Taiwanese marines not welcome in Iraq, US says

TRILATERAL TIES The State Department's top Asia official said sending Taiwanese marines to Iraq would anger China, but he welcomed Chen's inauguration speech

By Charles Snyder  /  STAFF REPORTER IN WASHINGTON

The US will not "seek or welcome" Taiwanese marines in Iraq because their presence would "significantly" heighten tensions with China, the State Department's top Asia official told Congress on Wednesday.

Assistant Secretary of State For East Asia James Kelly made the comment in response to a question from Representative Dana Rohrabacher during a subcommittee hearing of the House International Relations Committee.

Rohrabacher was a co-sponsor last month of a bill urging President George W. Bush to ask President Chen Shui-bian (陳水扁) to dispatch 5,000 marines to Iraq to help the US and its allies fight the resistance there.

Taiwan has "helped out in Iraq with humanitarian and tangible items for use in construction," Kelly said in response to Rohrabacher's question on whether the Bush administration would be "favorably disposed" to an offer by Taiwan to send troops to Iraq.

"I do not believe," Kelly continued, "that we would seek or welcome the advent of Taiwan troops, because that would require a degree of cooperation that might help things in Iraq, but it would raise tensions significantly in East Asia."

Rohrabacher, one of Taiwan's leading supporters and a co-chairman of the Congressional Taiwan Caucus, took issue with Kelly's response.

"Just let me note that sending 5,000 troops from Taiwan, a democratically elected government, to help establish a democracy in Iraq would be a good thing," Rohrabacher said, "and it is so sad that we are afraid to anger a dictatorial regime in Beijing, and that's why we are not willing to look at that alternative."

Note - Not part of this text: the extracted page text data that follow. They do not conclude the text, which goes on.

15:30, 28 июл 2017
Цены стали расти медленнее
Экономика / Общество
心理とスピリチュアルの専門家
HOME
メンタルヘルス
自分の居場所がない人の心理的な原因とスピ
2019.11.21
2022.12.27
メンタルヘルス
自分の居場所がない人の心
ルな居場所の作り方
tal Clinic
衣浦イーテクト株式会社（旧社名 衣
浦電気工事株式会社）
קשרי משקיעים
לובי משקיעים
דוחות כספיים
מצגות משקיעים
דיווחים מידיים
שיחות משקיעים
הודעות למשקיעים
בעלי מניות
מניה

In his written testimony, Kelly praised Chen for his inaugural address, which was written in consultation with Washington officials and reportedly vetted by the administration beforehand.

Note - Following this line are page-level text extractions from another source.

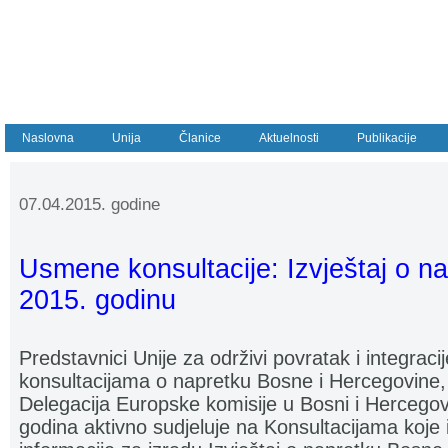
Naslovna
Unija
Članice
Aktuelnosti
Publikacije
07.04.2015. godine
Usmene konsultacije: Izvještaj o n
2015. godinu
Predstavnici Unije za održivi povratak i integraci
konsultacijama o napretku Bosne i Hercegovine, k
Delegacija Europske komisije u Bosni i Hercegovi
godina aktivno sudjeluje na Konsultacijama koje im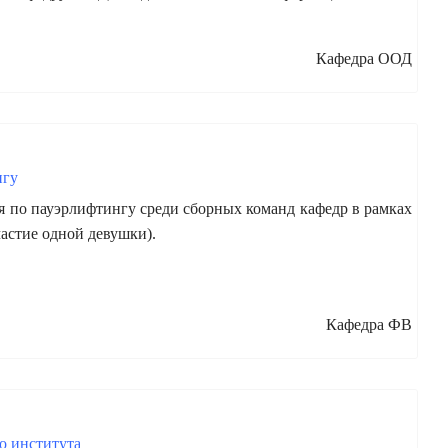
Кафедра ООД
нгу
я по пауэрлифтингу среди сборных команд кафедр в рамках
частие одной девушки).
Кафедра ФВ
о института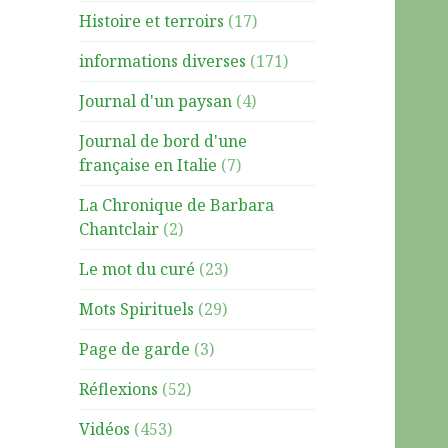
Histoire et terroirs
(17)
informations diverses
(171)
Journal d'un paysan
(4)
Journal de bord d'une
française en Italie
(7)
La Chronique de Barbara
Chantclair
(2)
Le mot du curé
(23)
Mots Spirituels
(29)
Page de garde
(3)
Réflexions
(52)
Vidéos
(453)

Kelly said the administration welcomed the address.

"By making clear his administration's commitment not to take unilateral steps that would change the status quo and underscoring its openness to seeking accord with Beijing, President Chen is helping to restore dialogue across the Taiwan Strait," Kelly said.

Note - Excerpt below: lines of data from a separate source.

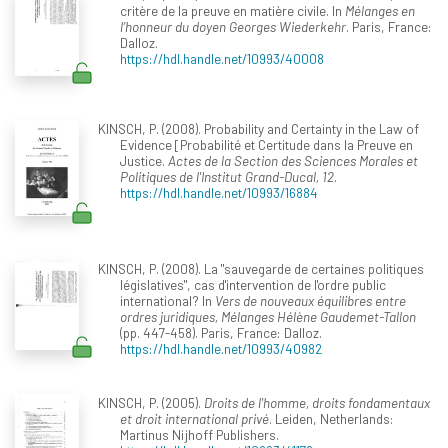
critère de la preuve en matière civile. In
Mélanges en
l’honneur du doyen Georges Wiederkehr
. Paris, France:
Dalloz.
https://hdl.handle.net/10993/40008
KINSCH, P. (2008). Probability and Certainty in the Law of
Evidence [Probabilité et Certitude dans la Preuve en
Justice.
Actes de la Section des Sciences Morales et
Politiques de l'Institut Grand-Ducal, 12
.
https://hdl.handle.net/10993/16884
KINSCH, P. (2008). La "sauvegarde de certaines politiques
législatives", cas d'intervention de l'ordre public
international? In
Vers de nouveaux équilibres entre
ordres juridiques, Mélanges Hélène Gaudemet-Tallon
(pp. 447-458). Paris, France: Dalloz.
https://hdl.handle.net/10993/40982
KINSCH, P. (2005).
Droits de l'homme, droits fondamentaux
et droit international privé
. Leiden, Netherlands:
Martinus Nijhoff Publishers.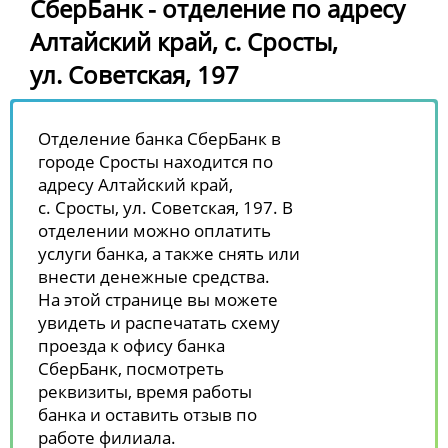
СберБанк - отделение по адресу
Алтайский край, с. Сросты,
ул. Советская, 197
Отделение банка СберБанк в
городе Сросты находится по
адресу Алтайский край,
с. Сросты, ул. Советская, 197. В
отделении можно оплатить
услуги банка, а также снять или
внести денежные средства.
На этой странице вы можете
увидеть и распечатать схему
проезда к офису банка
СберБанк, посмотреть
реквизиты, время работы
банка и оставить отзыв по
работе филиала.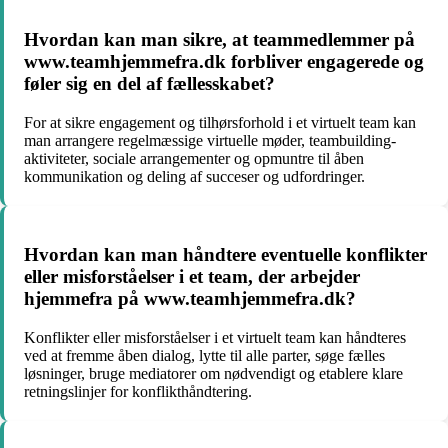
Hvordan kan man sikre, at teammedlemmer på
www.teamhjemmefra.dk forbliver engagerede og
føler sig en del af fællesskabet?
For at sikre engagement og tilhørsforhold i et virtuelt team kan
man arrangere regelmæssige virtuelle møder, teambuilding-
aktiviteter, sociale arrangementer og opmuntre til åben
kommunikation og deling af succeser og udfordringer.
Hvordan kan man håndtere eventuelle konflikter
eller misforståelser i et team, der arbejder
hjemmefra på www.teamhjemmefra.dk?
Konflikter eller misforståelser i et virtuelt team kan håndteres
ved at fremme åben dialog, lytte til alle parter, søge fælles
løsninger, bruge mediatorer om nødvendigt og etablere klare
retningslinjer for konflikthåndtering.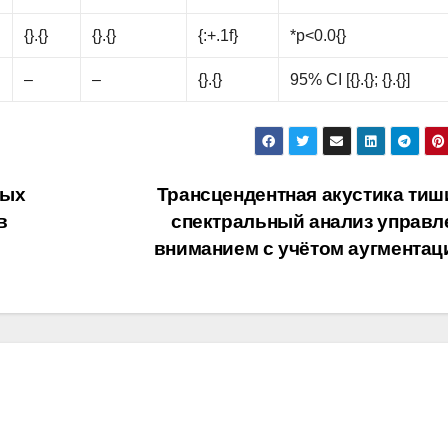
{}.{}
{}.{}
{:+.1f}
*p<0.0{}
–
–
{}.{}
95% CI [{}.{}; {}.{}]
ных
Трансцендентная акустика тиш
в
спектральный анализ управл
вниманием с учётом аугмента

The State Department official also delivered the administration's thanks to subcommittee chairman Jim Leach for leading the "unofficial" US delegation to Chen's inauguration.

"Your longstanding interest in Taiwan underscores the respect we feel for the people of Taiwan, their democracy and our commitment to working with the new Chen administration," he said.

The delegation, Kelly added, "delivered a clear and unambiguous signal to Taiwan and the PRC on the importance of reducing tensions across the Taiwan Strait."

Leach, who confirmed previous reports that he delivered a letter from Bush to Chen, called the speech "thoughtful, statesman-like and helpful," adding that it is "my hope that his speech will prove constructive in creating an opening for dialogue with Beijing."

But Kelly expressed doubts over the value of Beijing's May 17 statement that offered the stick of Taiwan's destruction and the carrot of international benefits to Taiwan if it accepted the "one China" principle.

"There were some interesting parts to the May 17th proposal," he said, "but then it was loaded with all sorts of rhetoric, personally attacking the leadership in Taiwan, that seemed to sweep away some of the other suggestions."

The positive elements, however, may be useful "later on" to help toward a peaceful resolution of cross-strait issues, Kelly said.